A. Erin and I live in Eugene, Oregon and we have "invested" our money in a 1996 Mazda Protege. Its glowing green-blue color won us over immediately, and we drove it around the block for an test drive with the emergency brake on. The Protege has a CD player and our friend Mallory has made us a mixed CD featuring the mellow music that is popular in her world (as well as a few mid-nineties throwbacks) and one of the songs, which we play shamelessly on repeat, sometimes on lazy, aimless drives through town or to the coast, is called Wagon Wheel. It is a sexy comfort and calls attention to our misspent youth. We love that song and wail along and feel quite rustic, although we are happy to be in our own vehicle and not hitchhiking like the free spirit in the song. I am pretty sure I have missed out on ever having anything like this singer's life because I have a Gameboy and shop at the Gap, but I can create moments that get me close enough.

B. Without really meaning to, I have stumbled into a lifestyle not entirely dissimilar to the Wagon Wheel singer's.
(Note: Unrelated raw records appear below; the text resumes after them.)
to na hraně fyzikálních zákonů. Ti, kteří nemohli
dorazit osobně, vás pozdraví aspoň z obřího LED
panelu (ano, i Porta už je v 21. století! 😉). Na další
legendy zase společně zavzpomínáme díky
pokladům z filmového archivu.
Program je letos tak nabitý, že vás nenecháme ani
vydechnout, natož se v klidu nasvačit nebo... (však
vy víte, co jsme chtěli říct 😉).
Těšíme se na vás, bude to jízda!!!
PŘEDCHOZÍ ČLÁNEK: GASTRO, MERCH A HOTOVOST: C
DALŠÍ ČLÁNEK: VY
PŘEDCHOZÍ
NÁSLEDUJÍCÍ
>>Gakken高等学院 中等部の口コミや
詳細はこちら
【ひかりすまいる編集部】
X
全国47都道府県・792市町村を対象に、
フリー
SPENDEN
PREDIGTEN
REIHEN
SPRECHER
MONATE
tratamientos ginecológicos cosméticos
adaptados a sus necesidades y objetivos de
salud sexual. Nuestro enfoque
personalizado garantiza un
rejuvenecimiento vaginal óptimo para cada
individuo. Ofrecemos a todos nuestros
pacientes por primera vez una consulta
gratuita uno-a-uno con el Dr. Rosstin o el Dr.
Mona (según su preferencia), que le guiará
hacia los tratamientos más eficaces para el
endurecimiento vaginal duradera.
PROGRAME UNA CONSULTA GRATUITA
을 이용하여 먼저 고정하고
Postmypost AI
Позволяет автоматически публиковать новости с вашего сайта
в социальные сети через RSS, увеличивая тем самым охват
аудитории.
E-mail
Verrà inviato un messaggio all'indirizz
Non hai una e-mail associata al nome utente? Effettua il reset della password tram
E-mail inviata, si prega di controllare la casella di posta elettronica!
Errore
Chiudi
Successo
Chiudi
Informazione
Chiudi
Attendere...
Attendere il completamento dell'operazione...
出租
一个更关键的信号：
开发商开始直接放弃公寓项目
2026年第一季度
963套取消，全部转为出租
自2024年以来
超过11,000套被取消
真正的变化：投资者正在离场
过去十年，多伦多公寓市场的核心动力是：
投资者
Or at least I have a front-row seat to it. I am working for my dad on his fishing boat and eating slices of warm cheese for lunch and technically living in a "village" and the meaning of "rural" and "community" has coagulated in a pile of discordant political views and alcohol. It is approximately three years since I first heard the Wagon Wheel song and it's hard to even really hear it anymore when I do. It sounds like the noise of an oil painting. So to hear it one night at a  bonfire, coming from humans whose names I know, who are playing guitars, is abrasive and decidedly overwrought. But that's all it takes, and suddenly real people with real dirt on their chins are spilling their beers and stagger-dancing to it. I feel cynicism bubbling under my skin, but I'm just drunk enough to declare I love this song.

C. Wagon Wheel has been covered by a popular country group, and as a result it is popping up in shopping malls and on the radio when my boyfriend's mom has control of the dial. I have so few feelings about it that this new incarnation barely registers, but I still hum along out of some vague sense of duty to the myth of the trail-worn traveler who is just looking to have a good time.